Stored data entries
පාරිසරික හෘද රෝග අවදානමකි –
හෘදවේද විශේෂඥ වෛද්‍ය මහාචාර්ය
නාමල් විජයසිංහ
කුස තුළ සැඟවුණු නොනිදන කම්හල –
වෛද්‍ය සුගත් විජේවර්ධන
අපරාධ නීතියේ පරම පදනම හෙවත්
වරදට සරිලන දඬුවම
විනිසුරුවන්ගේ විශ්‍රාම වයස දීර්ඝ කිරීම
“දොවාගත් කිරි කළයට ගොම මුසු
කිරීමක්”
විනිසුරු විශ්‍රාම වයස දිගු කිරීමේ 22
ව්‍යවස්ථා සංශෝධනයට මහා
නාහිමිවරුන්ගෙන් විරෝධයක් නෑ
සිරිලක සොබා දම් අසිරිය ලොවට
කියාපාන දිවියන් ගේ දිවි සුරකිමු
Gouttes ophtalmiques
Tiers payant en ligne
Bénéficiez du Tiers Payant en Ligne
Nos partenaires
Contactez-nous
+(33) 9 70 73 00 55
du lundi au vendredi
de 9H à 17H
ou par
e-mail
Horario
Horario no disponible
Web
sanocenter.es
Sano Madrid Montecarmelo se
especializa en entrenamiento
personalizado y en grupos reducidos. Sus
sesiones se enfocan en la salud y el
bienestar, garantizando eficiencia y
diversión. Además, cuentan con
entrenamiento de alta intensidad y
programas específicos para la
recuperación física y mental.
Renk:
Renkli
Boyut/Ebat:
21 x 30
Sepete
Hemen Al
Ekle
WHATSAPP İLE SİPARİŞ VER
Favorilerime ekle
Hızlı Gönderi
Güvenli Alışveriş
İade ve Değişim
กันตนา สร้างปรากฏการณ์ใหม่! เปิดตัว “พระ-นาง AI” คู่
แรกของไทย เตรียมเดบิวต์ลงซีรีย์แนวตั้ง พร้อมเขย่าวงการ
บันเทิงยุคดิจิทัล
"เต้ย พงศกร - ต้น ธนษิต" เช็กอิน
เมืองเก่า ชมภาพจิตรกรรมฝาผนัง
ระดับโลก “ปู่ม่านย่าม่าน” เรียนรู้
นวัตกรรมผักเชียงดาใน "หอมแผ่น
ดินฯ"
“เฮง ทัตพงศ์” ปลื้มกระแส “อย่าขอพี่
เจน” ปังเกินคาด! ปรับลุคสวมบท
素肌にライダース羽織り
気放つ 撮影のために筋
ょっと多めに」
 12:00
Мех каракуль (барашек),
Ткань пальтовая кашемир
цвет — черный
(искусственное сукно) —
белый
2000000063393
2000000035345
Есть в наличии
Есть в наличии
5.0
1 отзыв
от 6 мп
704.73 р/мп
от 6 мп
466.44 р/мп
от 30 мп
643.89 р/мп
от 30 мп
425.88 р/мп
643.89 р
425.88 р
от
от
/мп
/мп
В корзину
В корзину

# TASK STATEMENT:
Can you duplicate every line of the entries above, keeping each one identical to the original?

# TASK ANSWER:
පාරිසරික හෘද රෝග අවදානමකි –
හෘදවේද විශේෂඥ වෛද්‍ය මහාචාර්ය
නාමල් විජයසිංහ
කුස තුළ සැඟවුණු නොනිදන කම්හල –
වෛද්‍ය සුගත් විජේවර්ධන
අපරාධ නීතියේ පරම පදනම හෙවත්
වරදට සරිලන දඬුවම
විනිසුරුවන්ගේ විශ්‍රාම වයස දීර්ඝ කිරීම
“දොවාගත් කිරි කළයට ගොම මුසු
කිරීමක්”
විනිසුරු විශ්‍රාම වයස දිගු කිරීමේ 22
ව්‍යවස්ථා සංශෝධනයට මහා
නාහිමිවරුන්ගෙන් විරෝධයක් නෑ
සිරිලක සොබා දම් අසිරිය ලොවට
කියාපාන දිවියන් ගේ දිවි සුරකිමු
Gouttes ophtalmiques
Tiers payant en ligne
Bénéficiez du Tiers Payant en Ligne
Nos partenaires
Contactez-nous
+(33) 9 70 73 00 55
du lundi au vendredi
de 9H à 17H
ou par
e-mail
Horario
Horario no disponible
Web
sanocenter.es
Sano Madrid Montecarmelo se
especializa en entrenamiento
personalizado y en grupos reducidos. Sus
sesiones se enfocan en la salud y el
bienestar, garantizando eficiencia y
diversión. Además, cuentan con
entrenamiento de alta intensidad y
programas específicos para la
recuperación física y mental.
Renk:
Renkli
Boyut/Ebat:
21 x 30
Sepete
Hemen Al
Ekle
WHATSAPP İLE SİPARİŞ VER
Favorilerime ekle
Hızlı Gönderi
Güvenli Alışveriş
İade ve Değişim
กันตนา สร้างปรากฏการณ์ใหม่! เปิดตัว “พระ-นาง AI” คู่
แรกของไทย เตรียมเดบิวต์ลงซีรีย์แนวตั้ง พร้อมเขย่าวงการ
บันเทิงยุคดิจิทัล
"เต้ย พงศกร - ต้น ธนษิต" เช็กอิน
เมืองเก่า ชมภาพจิตรกรรมฝาผนัง
ระดับโลก “ปู่ม่านย่าม่าน” เรียนรู้
นวัตกรรมผักเชียงดาใน "หอมแผ่น
ดินฯ"
“เฮง ทัตพงศ์” ปลื้มกระแส “อย่าขอพี่
เจน” ปังเกินคาด! ปรับลุคสวมบท
素肌にライダース羽織り
気放つ 撮影のために筋
ょっと多めに」
 12:00
Мех каракуль (барашек),
Ткань пальтовая кашемир
цвет — черный
(искусственное сукно) —
белый
2000000063393
2000000035345
Есть в наличии
Есть в наличии
5.0
1 отзыв
от 6 мп
704.73 р/мп
от 6 мп
466.44 р/мп
от 30 мп
643.89 р/мп
от 30 мп
425.88 р/мп
643.89 р
425.88 р
от
от
/мп
/мп
В корзину
В корзину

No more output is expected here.